Ilustración: María Luisa Hodgson

Definitivamente me borro del barro del Cara al Sol y de las zorras y los zorros que colean en el lodazal de la provocación. Huyo del espectáculo de la razón, del sarcasmo y el conflicto. Huyo de la bronca instalada en el escenario de las vanidades, de manos que mecen cunas, de verdades de carnet, cruzadas de barricada y discursos de Fidel. A estas alturas no voy con el lirio ni lanzo soflamas mitineras en las redes sociales para que aplaudan mi compromiso y condena. Enfermizo protagonismo que se envalentona en el púlpito. Ignorancia atrevida, verborrea en coche oficial, sentencias maximalistas sin pasacalle. Petulancia y luego, si tercia, perdón.

Hace unos días falleció Lorenzo Olarte. Y antes Adán Martín y Jerónimo Saavedra. Los tres presidieron el Gobierno canario y los tres crían malvas en San Borondón, al igual que menceyes, guanartemes y las madres que los parieron. ¿Dónde están ahora sus relámpagos, frescuras y auras? ¿Dónde estará este articulista cuando no respire frente al Teide, el océano y el Firmamento?
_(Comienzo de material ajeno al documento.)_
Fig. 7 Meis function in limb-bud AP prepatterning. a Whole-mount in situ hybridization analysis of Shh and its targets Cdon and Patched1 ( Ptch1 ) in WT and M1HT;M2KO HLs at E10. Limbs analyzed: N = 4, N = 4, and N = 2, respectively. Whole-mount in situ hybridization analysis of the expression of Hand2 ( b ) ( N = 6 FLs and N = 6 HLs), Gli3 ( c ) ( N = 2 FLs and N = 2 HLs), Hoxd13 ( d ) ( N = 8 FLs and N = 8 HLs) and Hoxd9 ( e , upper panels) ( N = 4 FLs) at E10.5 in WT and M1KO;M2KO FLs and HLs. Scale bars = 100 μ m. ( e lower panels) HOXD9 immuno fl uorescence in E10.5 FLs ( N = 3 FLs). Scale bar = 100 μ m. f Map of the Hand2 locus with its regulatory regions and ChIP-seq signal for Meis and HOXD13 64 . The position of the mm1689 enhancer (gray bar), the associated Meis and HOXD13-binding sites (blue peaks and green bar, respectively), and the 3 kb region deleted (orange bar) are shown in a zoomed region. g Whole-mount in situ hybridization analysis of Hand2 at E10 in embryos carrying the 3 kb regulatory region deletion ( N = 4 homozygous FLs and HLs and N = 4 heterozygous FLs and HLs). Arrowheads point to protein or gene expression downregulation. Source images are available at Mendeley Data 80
Los camposantos están llenos y las cenizas vuelan. Solo el papel que lo aguanta todo y la memoria digital recobran lo que fuimos, que es poca cosa, pensándolo bien. No somos más, por ejemplo, que los seres humanos negros olvidados en la tragedia de la ruta canaria hacia el paraíso de la necedad.

En Carnavales apartamos quienes somos o aparentamos. Dejamos a un lado la solemnidad y el guiño frente al espejo. Se nos cae la ropa y vestimos irreverentes la desnudez. Pero es un sueño. La mona se queda.
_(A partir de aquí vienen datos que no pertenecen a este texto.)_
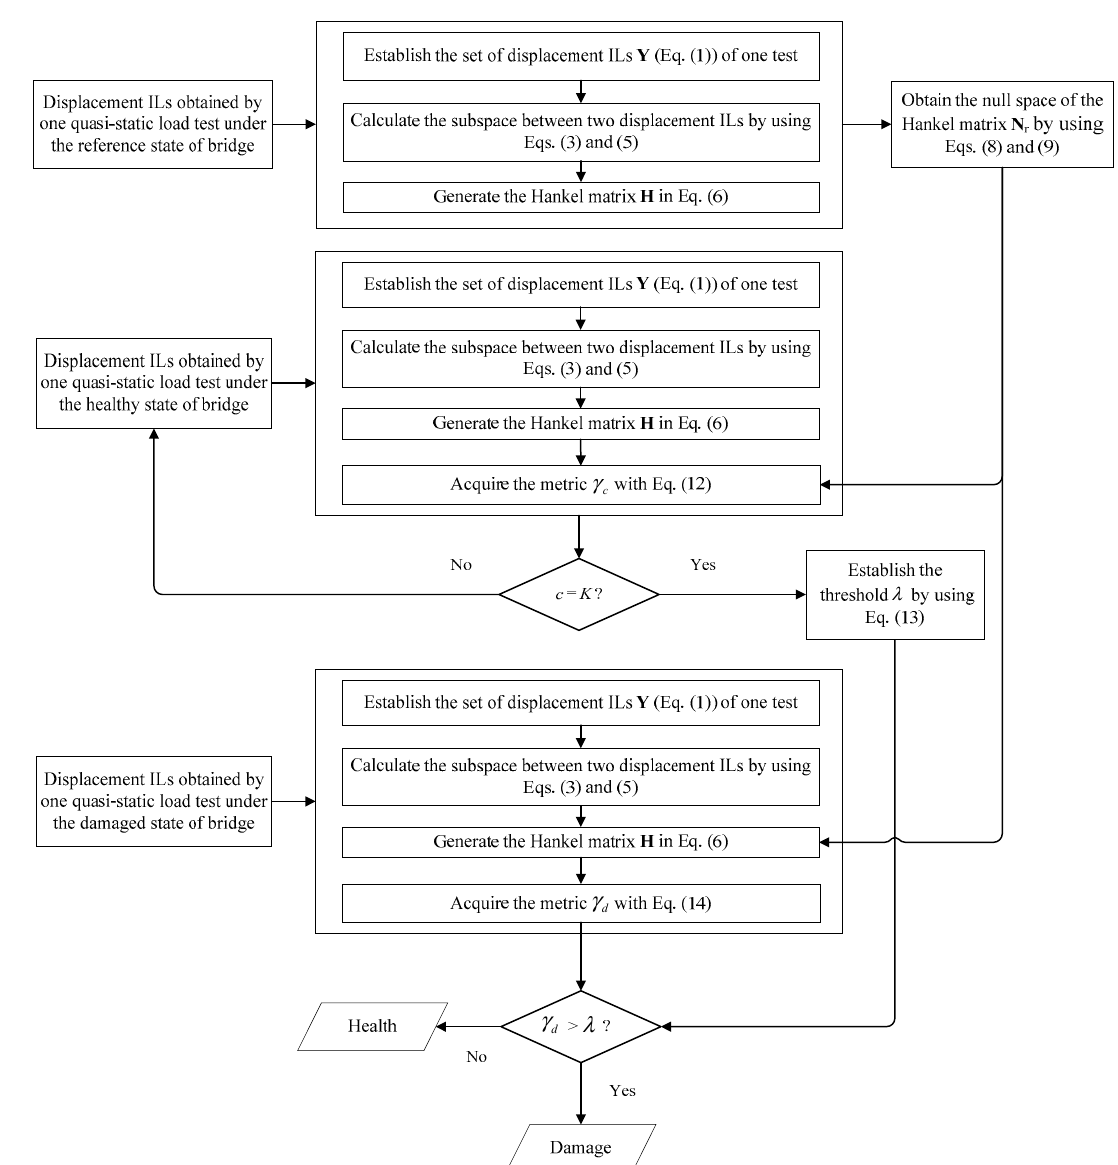
Figure 2. Diagram of the proposed damage detection method.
Idiotas en carrozas de celofán, en escaños, en efímeras glorias de mentiras e insidias, pululan en la vía pública. Dios los cría y se juntan para salvar a la patria, reivindicar sueldos vitalicios o lucir cuerpos de gimnasio con silicona. Pero luego llega la bofetada de realidad y el cáncer terminal golpea. Entonces la perspectiva cambia. La larga eternidad de Woody Allen se esfuma de la noche a la mañana y la vida, la de verdad, toma conciencia. Y la muerte, también. Vivir en la ficción de la casta pierde sentido. Vas a morir. Ya lo dijo Perogrullo.

Tampoco se trata de aislarse del mundanal ruido. El Homo sapiens no se concibe en la quietud, en la opacidad social. El envejecimiento pasivo es una huida sin botas puestas. Es quedarse impávido ante Garry Owen, el himno para la caballería ligera. Cuestión de prioridades.

En medio del desorden bien está montar muebles de Ikea y comer algunas láminas de chocolate negro con interior de menta. La delicia aporta calorías y refresca el ánimo. No cabe quebrarse en la ventisca. No cabe perder el compás de la institutriz que baja de las nubes cuando sopla el viento del este. La clave está en el compás. No hay duda. Incluso si amanece de madrugada o el sillón es motivo de discordia. En estas situaciones de crisis, cuando la tiniebla confunde y la fatiga ofusca, no hay nada como un After Eight. Luego, una ducha reparadora, una torrentera de agua que empape el pensamiento. Clímax sideral. No es metafísica.

Compro una lámpara Pixar para el dormitorio. Su luz ilumina la lectura y las sombras tras la cortina. La conexión eléctrica se solventa con un alargador y una caja de herramientas con clavos, tornillos, arandelas, destornilladores… Estas cajas que contienen lo más útil del Mundo son esenciales en casas bien amuebladas. Antes, por la tarde, he escaneado con la aplicación Yuka los códigos de barra de los alimentos que adquiero en Mercadona. Se trata de desechar los comestibles con aditivos nocivos. Aparto lo áspero, el grito, el insulto, el pataleo. Elijo, sencillamente.